(Items conservés d'une collection)
------------------------
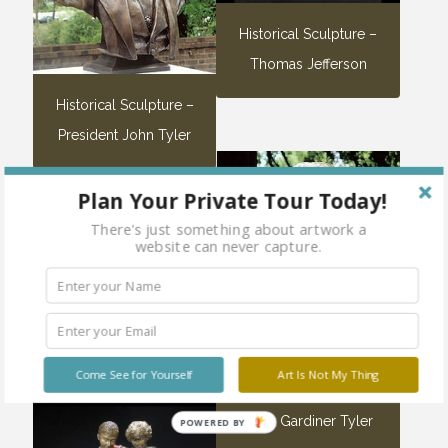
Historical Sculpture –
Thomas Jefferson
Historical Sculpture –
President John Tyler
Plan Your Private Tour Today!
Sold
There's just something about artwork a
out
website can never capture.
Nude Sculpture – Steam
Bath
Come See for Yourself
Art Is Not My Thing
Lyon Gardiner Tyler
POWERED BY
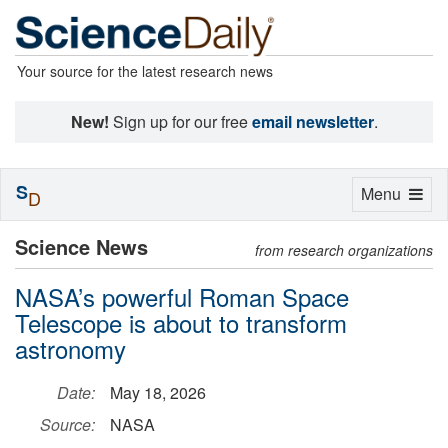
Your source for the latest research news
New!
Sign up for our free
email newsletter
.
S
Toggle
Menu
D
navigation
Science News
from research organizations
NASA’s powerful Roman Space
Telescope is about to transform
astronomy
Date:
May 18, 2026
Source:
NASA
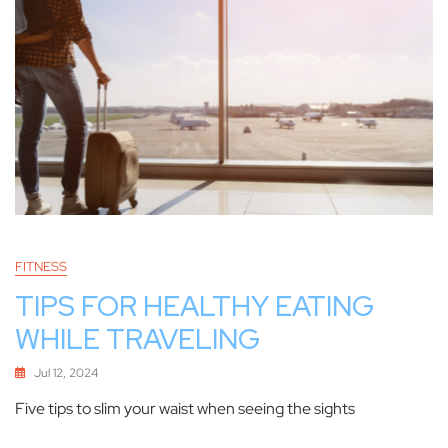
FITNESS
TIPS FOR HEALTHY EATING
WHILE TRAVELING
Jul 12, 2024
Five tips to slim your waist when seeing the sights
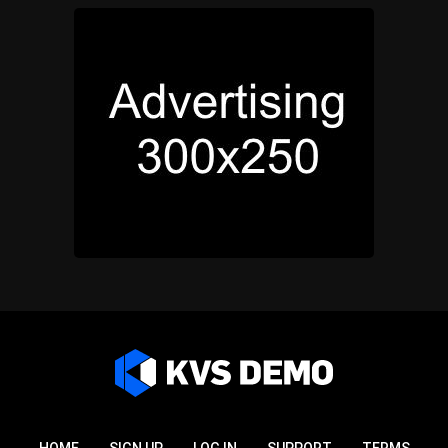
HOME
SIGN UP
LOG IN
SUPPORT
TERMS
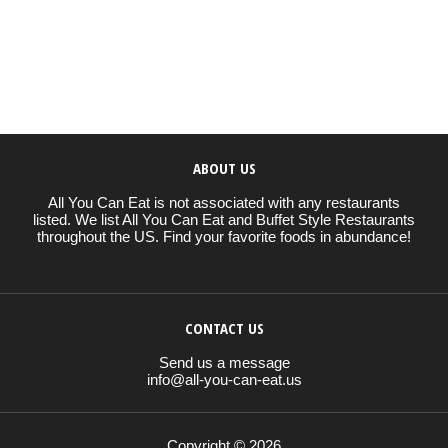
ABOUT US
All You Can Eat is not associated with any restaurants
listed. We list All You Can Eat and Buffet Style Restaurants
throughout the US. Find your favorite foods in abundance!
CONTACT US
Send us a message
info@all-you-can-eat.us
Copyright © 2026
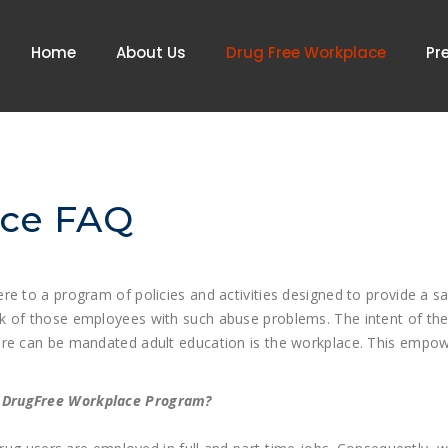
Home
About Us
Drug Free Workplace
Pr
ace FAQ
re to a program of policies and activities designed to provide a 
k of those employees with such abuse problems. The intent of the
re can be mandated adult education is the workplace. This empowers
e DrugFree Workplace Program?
------------------------
- Consigne: Quelles lignes des items ci-dessus contiennent le mot « with » ? Relevez-les toutes en les recopiant, sachant que la casse compte.

- Résultat:
All You Can Eat is not associated with any restaurants
k of those employees with such abuse problems. The intent of the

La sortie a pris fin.